- [Stated goal A]
Could you output the part of the cervelle de canut recipe starting with "While you can" and going on through "much more suitable)", word for word?
- [Stated goal B]
Do these statements agree with the cervelle de canut recipe? Answer yes or no for each, and quote the words of the recipe that decide it. (i) The writer has eaten cervelle de canut for dinner twice. (ii) Feta is the goat's cheese the recipe calls for. (iii) Greek yogurt is exactly the same as faisselles.
- [Stated goal C]
Can you restate more briefly the paragraph of the cervelle de canut recipe that begins "Note: I used cow’s milk faisselles", keeping its main facts?

- [Article]
»»

Cervelle de canut is made from a mixture of herbs and faisselles, a kind of fresh cheese that to me sits somewhere between yogurt and cottage cheese. I’m sure it is the kind of thing you could serve as an aperitif but I’ve had it twice now for dinner, sat at the table with a spoon, a baguette, a few bits of cucumber and a bowl of delicious herby cheese.

While you can buy it from the fromagerie or the local market, it’s incredibly easy to make, and it is with that in mind that I share with you the recipe I used.

Note: I used cow’s milk faisselles as I am in France and there’s literally an entire aisle of the supermarket dedicated to fromage blanc. When you inevitably can’t find faisselles in Auckland, you can just use good quality greek yogurt instead – it’s not exactly the same but it’s pretty dang close.

Cervelle de Canut

300g cow’s milk faisselles (or yogurt)
2 big tablespoons of soft goat’s cheese (it needs to be softer than feta – chèvre will be much more suitable)
1 big tablespoon of cream cheese or cottage cheese – just to make it even cheesier
Half a shallot, minced
1 tablespoon parsley
1 tablespoon chives (you can also use other soft frenchy herbs like tarragon or chervil)

««

Stored data:
»»

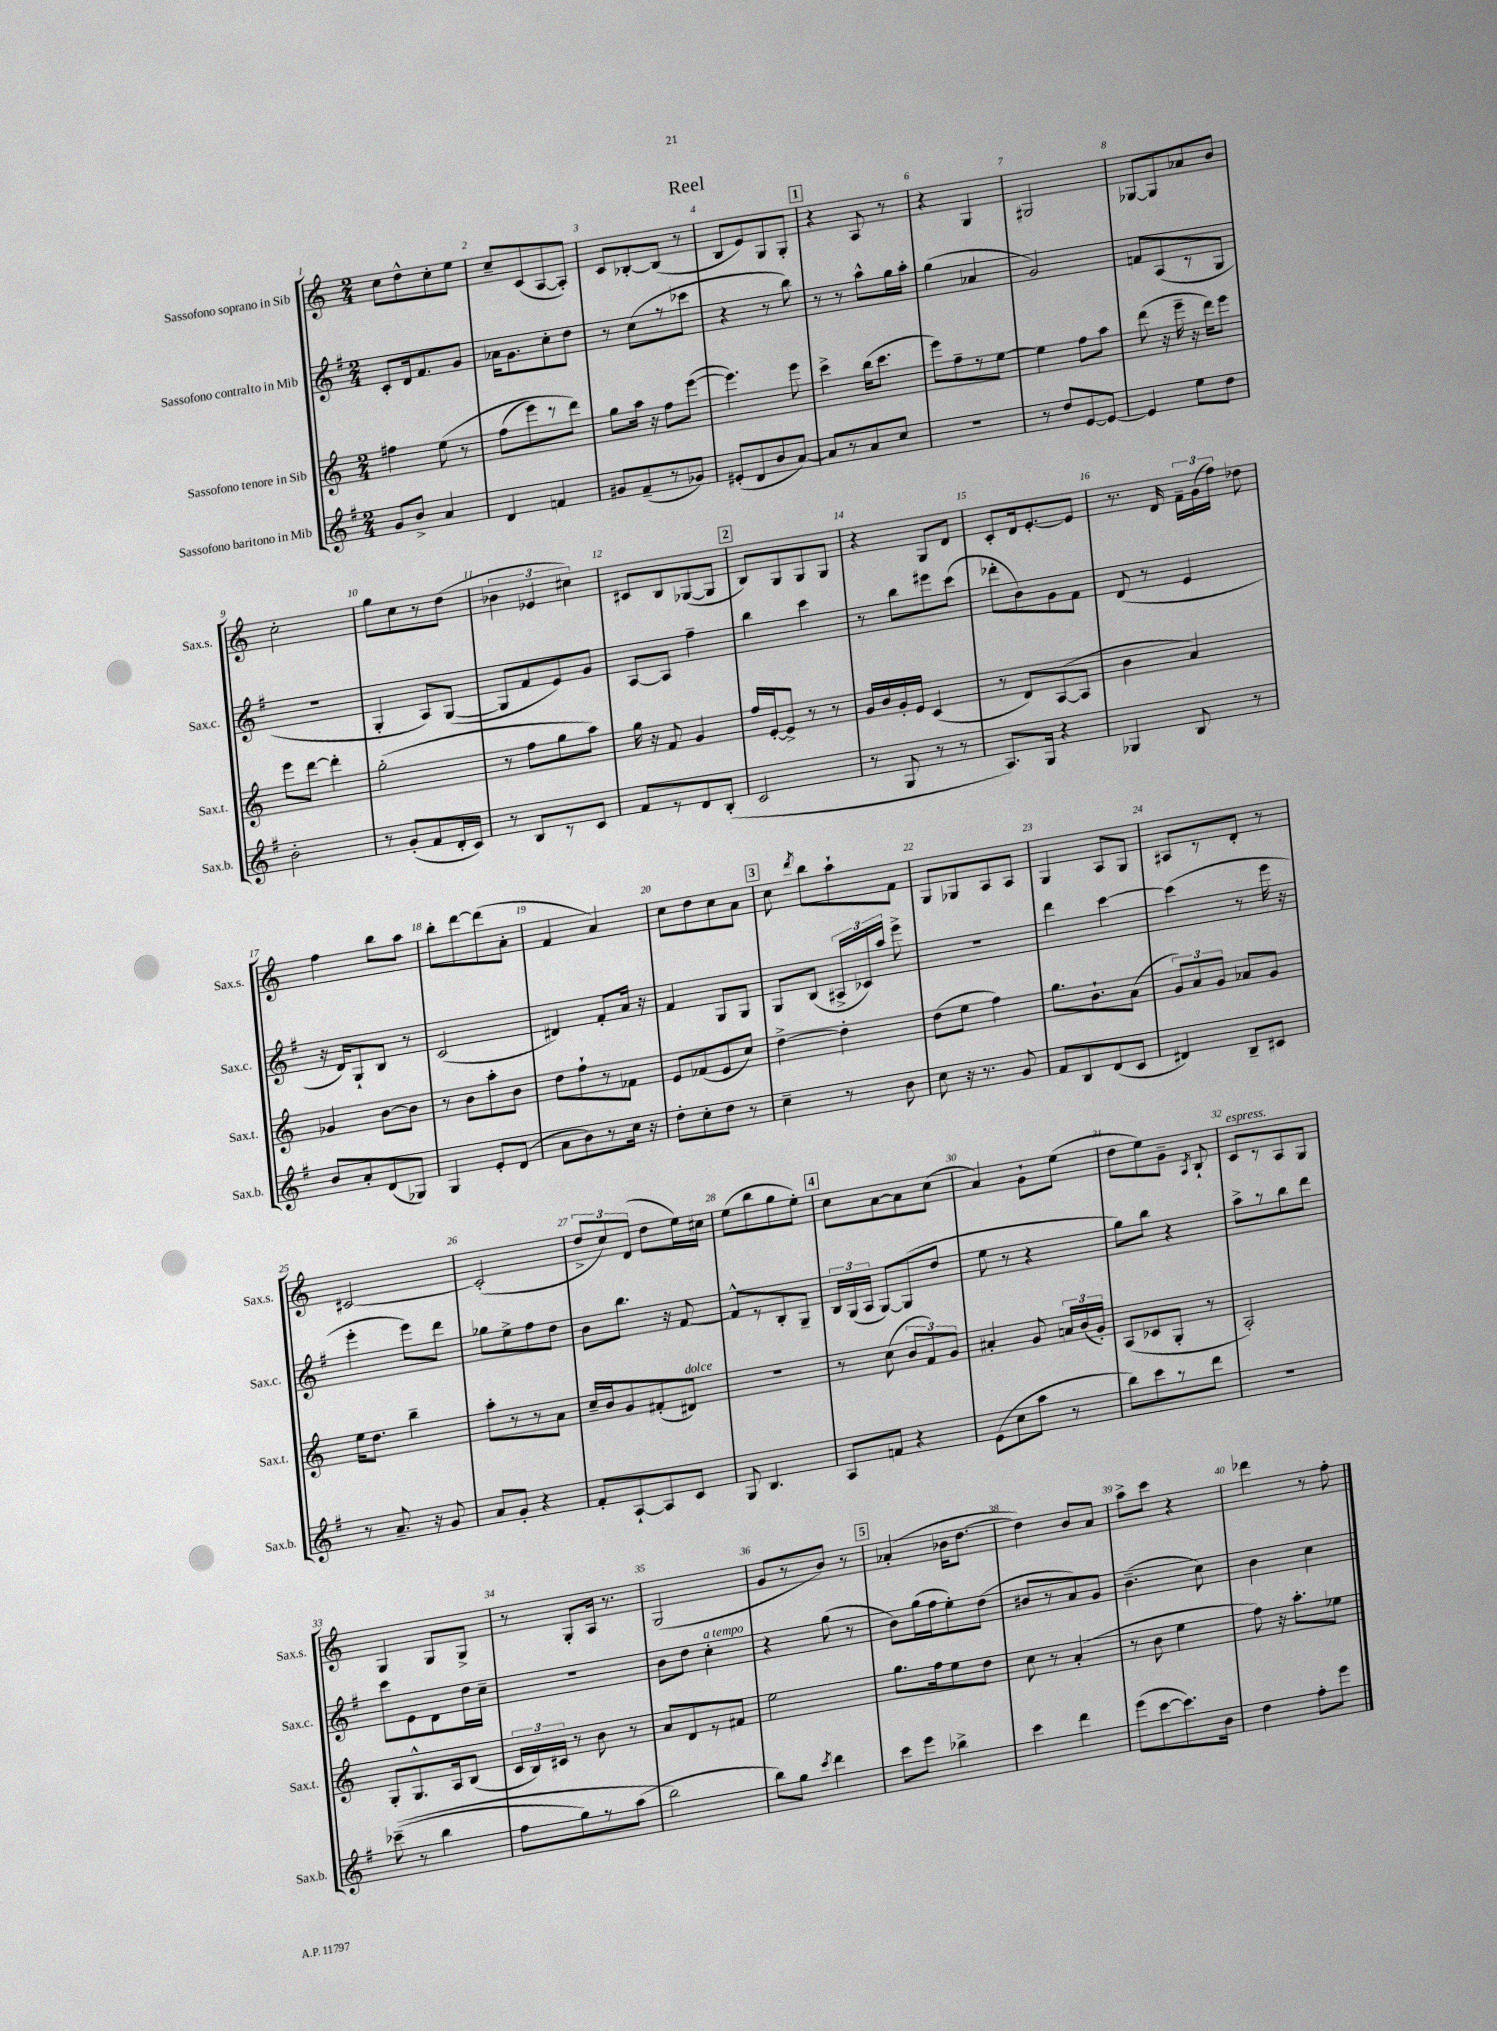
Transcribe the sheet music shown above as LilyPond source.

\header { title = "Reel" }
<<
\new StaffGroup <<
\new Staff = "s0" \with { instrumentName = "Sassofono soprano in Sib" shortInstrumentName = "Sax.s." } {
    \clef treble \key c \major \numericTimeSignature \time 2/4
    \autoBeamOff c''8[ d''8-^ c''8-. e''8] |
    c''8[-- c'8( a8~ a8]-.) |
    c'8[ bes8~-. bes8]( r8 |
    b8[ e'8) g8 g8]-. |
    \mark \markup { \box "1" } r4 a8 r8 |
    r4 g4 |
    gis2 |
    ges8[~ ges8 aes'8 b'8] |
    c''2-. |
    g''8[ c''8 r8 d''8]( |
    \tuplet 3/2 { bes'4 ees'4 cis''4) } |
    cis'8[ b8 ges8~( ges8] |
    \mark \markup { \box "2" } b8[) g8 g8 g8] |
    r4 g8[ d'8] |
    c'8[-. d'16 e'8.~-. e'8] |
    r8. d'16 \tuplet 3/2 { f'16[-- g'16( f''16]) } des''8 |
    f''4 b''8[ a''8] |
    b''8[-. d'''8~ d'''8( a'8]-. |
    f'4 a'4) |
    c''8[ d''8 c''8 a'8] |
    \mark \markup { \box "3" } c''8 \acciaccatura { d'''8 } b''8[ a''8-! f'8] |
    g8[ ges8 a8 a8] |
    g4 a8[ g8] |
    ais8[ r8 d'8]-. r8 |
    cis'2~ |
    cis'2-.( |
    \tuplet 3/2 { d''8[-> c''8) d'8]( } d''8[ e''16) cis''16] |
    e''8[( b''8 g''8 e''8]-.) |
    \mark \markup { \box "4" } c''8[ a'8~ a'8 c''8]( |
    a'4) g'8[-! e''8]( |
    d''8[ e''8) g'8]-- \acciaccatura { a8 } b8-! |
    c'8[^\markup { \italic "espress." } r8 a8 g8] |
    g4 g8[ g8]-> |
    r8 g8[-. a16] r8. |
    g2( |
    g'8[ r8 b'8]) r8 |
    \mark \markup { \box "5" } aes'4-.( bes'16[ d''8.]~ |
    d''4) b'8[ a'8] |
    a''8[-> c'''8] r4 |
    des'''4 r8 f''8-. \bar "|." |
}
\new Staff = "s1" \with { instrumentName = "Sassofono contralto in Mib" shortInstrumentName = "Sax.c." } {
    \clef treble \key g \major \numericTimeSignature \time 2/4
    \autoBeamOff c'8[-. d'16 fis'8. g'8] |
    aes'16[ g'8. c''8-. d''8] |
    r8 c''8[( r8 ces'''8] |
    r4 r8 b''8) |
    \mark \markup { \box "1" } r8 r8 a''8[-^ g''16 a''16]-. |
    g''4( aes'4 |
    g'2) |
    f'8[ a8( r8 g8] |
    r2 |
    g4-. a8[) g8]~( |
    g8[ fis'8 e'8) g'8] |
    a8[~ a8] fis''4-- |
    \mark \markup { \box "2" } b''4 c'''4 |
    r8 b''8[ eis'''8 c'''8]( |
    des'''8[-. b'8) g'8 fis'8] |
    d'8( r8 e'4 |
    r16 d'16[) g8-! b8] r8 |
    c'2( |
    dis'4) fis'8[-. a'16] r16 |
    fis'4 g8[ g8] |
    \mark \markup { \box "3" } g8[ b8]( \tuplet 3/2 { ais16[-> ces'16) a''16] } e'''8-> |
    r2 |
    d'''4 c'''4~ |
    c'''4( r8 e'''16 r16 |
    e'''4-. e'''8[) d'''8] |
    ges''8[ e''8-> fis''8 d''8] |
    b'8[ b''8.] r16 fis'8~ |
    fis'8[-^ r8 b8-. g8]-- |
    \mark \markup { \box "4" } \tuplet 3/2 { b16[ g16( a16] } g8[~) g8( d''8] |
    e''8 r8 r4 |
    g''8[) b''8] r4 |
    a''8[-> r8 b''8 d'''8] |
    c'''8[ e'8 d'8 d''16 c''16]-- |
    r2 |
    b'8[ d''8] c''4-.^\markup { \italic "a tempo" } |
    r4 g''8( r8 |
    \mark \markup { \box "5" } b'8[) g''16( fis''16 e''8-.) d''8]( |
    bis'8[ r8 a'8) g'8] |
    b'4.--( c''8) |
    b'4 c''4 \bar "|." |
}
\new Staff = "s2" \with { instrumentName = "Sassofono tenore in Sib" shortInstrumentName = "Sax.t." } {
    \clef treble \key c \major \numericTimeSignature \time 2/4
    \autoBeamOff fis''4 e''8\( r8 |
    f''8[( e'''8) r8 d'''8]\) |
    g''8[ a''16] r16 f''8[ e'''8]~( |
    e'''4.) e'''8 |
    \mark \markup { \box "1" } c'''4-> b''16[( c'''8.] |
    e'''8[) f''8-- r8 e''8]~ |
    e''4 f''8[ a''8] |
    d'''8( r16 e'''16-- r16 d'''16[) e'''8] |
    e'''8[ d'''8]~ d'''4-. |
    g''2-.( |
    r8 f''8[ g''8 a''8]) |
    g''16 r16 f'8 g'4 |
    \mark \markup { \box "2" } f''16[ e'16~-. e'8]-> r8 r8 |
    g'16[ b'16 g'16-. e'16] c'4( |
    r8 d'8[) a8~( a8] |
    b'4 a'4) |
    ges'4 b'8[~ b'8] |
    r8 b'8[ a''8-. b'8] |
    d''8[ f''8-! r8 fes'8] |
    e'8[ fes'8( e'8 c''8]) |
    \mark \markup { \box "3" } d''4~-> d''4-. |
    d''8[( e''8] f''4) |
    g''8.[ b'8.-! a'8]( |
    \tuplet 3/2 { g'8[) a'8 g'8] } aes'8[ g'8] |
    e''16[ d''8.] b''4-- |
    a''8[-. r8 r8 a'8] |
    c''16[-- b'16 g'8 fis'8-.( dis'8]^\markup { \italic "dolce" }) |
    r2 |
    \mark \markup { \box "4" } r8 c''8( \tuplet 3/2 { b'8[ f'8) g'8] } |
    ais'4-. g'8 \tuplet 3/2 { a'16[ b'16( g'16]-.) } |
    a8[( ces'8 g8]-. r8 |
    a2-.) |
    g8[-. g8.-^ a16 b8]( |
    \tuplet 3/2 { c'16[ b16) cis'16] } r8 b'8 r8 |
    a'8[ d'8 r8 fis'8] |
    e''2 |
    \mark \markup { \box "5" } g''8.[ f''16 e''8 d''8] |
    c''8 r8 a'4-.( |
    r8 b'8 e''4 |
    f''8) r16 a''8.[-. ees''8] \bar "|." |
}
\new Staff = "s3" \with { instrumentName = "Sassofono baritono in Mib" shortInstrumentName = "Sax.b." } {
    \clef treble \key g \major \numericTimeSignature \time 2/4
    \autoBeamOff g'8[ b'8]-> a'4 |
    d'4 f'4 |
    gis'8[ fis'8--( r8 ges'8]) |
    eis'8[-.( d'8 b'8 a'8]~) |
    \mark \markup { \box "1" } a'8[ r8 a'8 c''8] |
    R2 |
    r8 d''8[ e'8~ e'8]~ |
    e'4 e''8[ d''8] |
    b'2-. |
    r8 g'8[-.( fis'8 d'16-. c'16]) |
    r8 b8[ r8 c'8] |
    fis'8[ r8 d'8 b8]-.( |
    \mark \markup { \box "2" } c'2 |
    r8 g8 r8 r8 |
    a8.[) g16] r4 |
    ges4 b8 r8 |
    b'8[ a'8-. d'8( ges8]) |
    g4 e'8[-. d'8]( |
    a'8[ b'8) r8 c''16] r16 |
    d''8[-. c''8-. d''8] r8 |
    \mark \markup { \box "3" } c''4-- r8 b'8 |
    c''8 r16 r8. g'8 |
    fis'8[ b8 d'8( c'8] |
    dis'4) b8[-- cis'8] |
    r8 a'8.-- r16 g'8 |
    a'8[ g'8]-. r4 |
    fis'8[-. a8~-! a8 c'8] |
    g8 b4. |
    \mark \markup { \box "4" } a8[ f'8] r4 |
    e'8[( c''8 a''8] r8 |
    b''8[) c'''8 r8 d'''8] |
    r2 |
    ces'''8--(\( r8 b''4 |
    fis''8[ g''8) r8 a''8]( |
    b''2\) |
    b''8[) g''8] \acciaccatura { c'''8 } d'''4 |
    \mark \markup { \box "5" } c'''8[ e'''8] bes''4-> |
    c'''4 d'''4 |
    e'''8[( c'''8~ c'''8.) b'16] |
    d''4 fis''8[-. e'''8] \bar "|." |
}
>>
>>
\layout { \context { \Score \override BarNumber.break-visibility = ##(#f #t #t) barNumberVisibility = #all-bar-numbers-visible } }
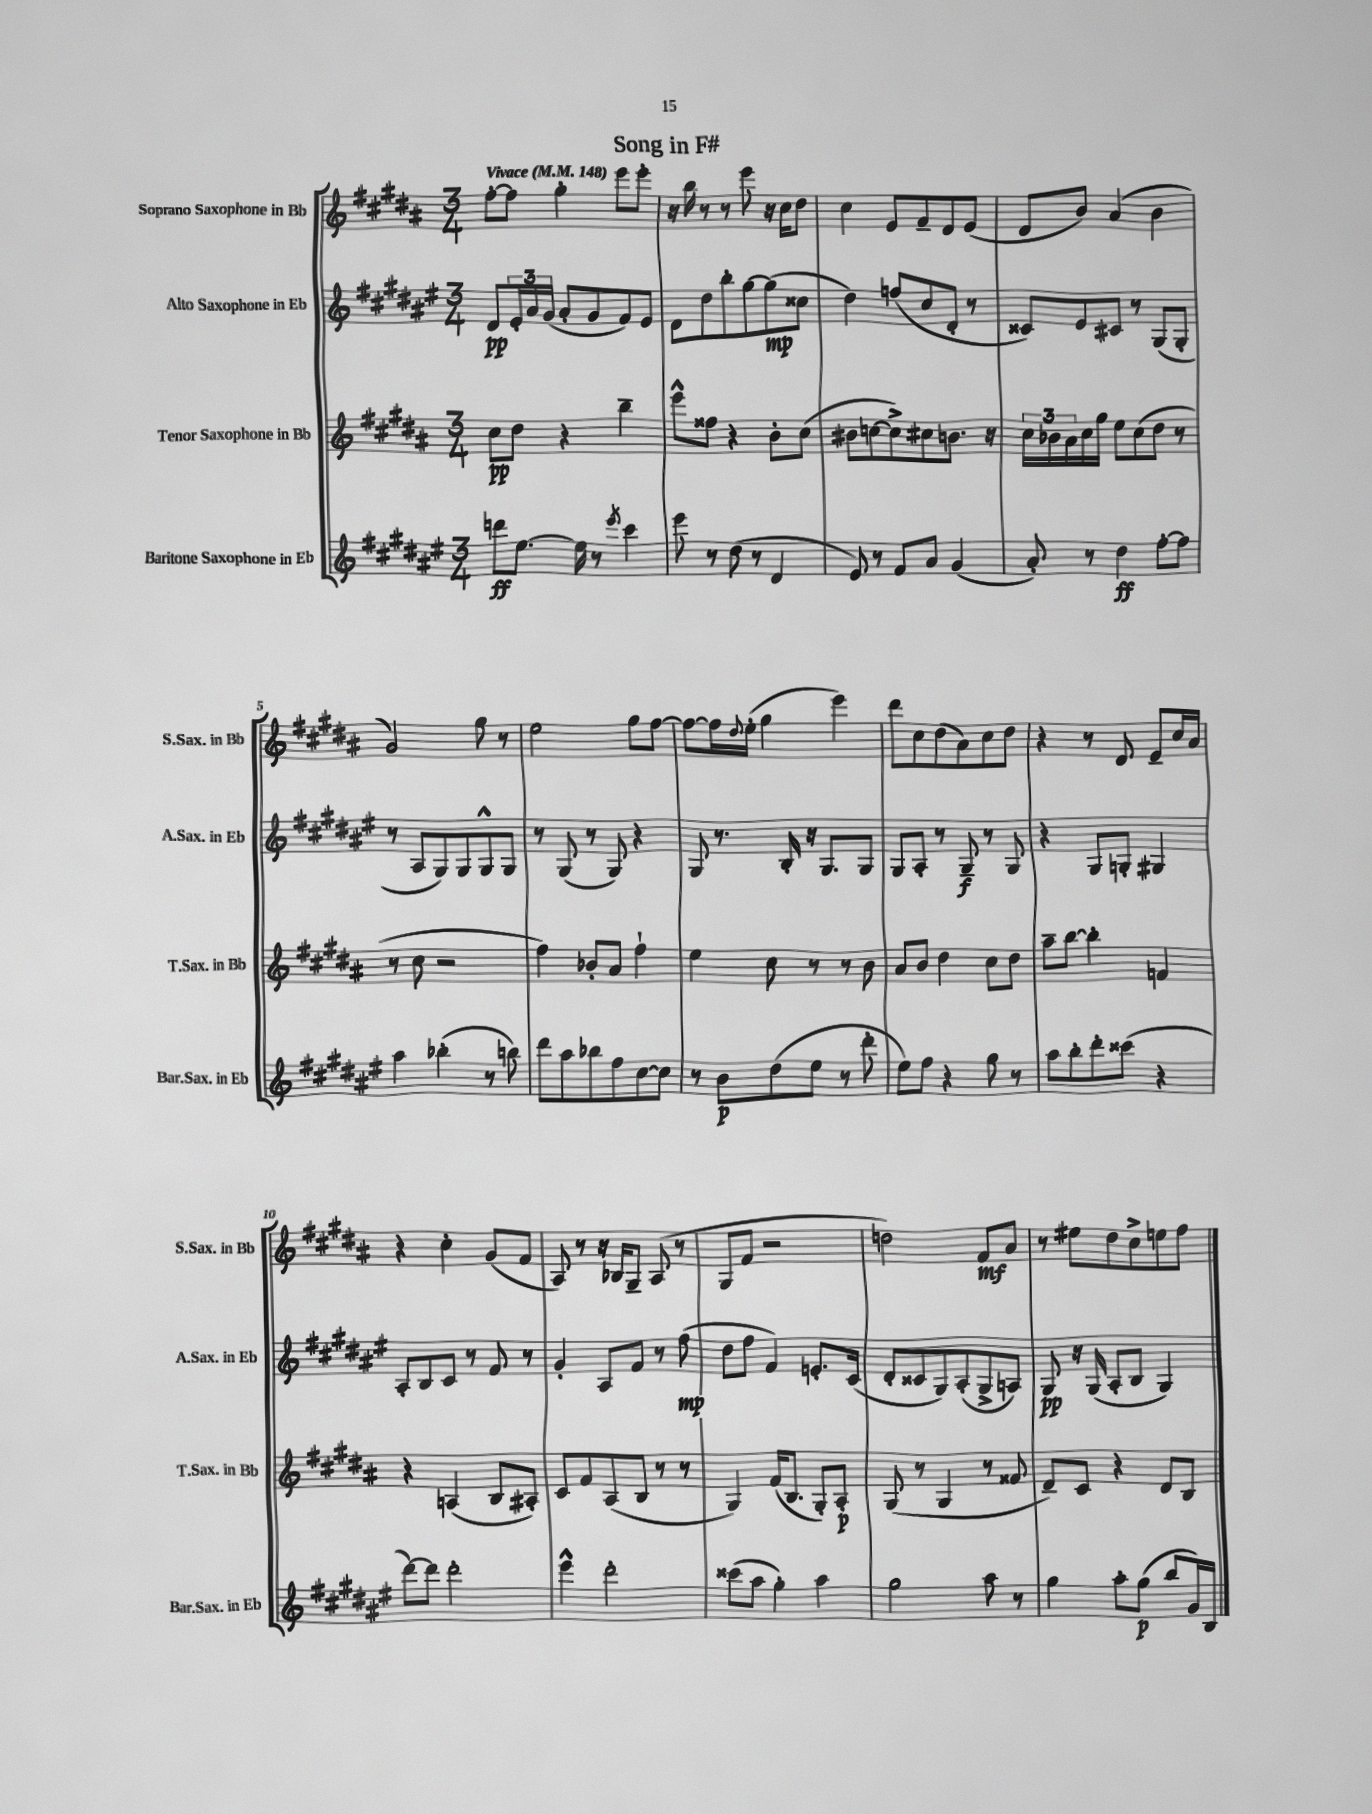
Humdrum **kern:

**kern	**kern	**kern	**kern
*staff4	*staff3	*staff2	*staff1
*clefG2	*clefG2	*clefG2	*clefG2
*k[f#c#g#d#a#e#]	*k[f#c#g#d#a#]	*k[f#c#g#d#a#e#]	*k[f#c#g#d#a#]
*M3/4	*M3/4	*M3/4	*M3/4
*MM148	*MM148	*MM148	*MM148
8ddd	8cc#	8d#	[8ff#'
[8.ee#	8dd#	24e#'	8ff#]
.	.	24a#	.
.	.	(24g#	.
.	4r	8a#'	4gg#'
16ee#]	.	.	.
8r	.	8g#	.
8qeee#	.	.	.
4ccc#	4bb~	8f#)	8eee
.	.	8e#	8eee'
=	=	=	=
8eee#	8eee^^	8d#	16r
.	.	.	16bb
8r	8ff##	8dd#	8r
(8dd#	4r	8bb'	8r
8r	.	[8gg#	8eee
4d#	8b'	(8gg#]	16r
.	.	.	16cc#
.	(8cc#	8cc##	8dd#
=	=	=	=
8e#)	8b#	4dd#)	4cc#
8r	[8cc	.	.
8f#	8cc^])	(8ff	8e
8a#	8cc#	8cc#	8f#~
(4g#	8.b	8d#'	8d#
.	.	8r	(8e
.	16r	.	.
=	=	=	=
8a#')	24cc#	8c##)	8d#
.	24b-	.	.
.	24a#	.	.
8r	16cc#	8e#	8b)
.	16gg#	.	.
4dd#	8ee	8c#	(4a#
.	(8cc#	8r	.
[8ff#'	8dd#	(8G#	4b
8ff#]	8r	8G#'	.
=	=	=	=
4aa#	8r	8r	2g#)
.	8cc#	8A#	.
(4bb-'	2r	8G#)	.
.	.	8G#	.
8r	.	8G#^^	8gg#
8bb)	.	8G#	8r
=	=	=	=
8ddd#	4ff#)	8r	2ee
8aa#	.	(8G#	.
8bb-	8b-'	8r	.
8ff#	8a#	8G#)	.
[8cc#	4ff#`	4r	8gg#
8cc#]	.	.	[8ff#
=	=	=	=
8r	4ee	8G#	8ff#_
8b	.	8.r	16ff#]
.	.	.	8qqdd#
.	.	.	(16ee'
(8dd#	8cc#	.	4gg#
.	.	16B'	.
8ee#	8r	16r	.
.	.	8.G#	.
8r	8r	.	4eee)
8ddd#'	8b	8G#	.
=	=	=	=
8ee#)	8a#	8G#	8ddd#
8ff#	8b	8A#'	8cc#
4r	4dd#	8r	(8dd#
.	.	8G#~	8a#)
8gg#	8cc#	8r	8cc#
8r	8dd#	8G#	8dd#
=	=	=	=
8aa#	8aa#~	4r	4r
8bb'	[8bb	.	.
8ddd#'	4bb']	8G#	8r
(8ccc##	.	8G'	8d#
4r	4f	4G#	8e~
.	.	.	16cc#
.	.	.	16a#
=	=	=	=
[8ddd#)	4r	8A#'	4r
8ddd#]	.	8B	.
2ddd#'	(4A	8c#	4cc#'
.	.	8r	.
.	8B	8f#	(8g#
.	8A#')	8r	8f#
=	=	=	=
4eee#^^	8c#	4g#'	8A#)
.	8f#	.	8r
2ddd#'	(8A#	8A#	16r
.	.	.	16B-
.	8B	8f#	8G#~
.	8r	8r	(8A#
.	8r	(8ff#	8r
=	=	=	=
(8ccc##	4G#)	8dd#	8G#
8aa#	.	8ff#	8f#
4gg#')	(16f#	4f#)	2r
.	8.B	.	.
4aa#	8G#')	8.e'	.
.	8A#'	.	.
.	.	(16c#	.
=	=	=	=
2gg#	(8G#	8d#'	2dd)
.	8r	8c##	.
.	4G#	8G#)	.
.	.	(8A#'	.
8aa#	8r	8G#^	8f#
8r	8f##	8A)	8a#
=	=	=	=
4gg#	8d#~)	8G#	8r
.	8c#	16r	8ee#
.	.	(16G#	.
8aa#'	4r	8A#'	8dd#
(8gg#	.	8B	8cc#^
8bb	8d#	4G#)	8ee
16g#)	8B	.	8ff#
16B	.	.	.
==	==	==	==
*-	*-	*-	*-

««

- [Solution A]
While you can buy it from the fromagerie or the local market, it’s incredibly easy to make, and it is with that in mind that I share with you the recipe I used.

Note: I used cow’s milk faisselles as I am in France and there’s literally an entire aisle of the supermarket dedicated to fromage blanc. When you inevitably can’t find faisselles in Auckland, you can just use good quality greek yogurt instead – it’s not exactly the same but it’s pretty dang close.

Cervelle de Canut

300g cow’s milk faisselles (or yogurt)
2 big tablespoons of soft goat’s cheese (it needs to be softer than feta – chèvre will be much more suitable)

- [Solution B]
(i) Yes: "I’ve had it twice now for dinner"
(ii) No: "it needs to be softer than feta – chèvre will be much more suitable"
(iii) No: "it’s not exactly the same but it’s pretty dang close"

- [Solution C]
The writer used cow’s milk faisselles, which are easy to get in France, where a whole supermarket aisle is devoted to fromage blanc. In Auckland, where faisselles are hard to find, good quality Greek yogurt can be used instead. It isn't exactly the same, but it's very close.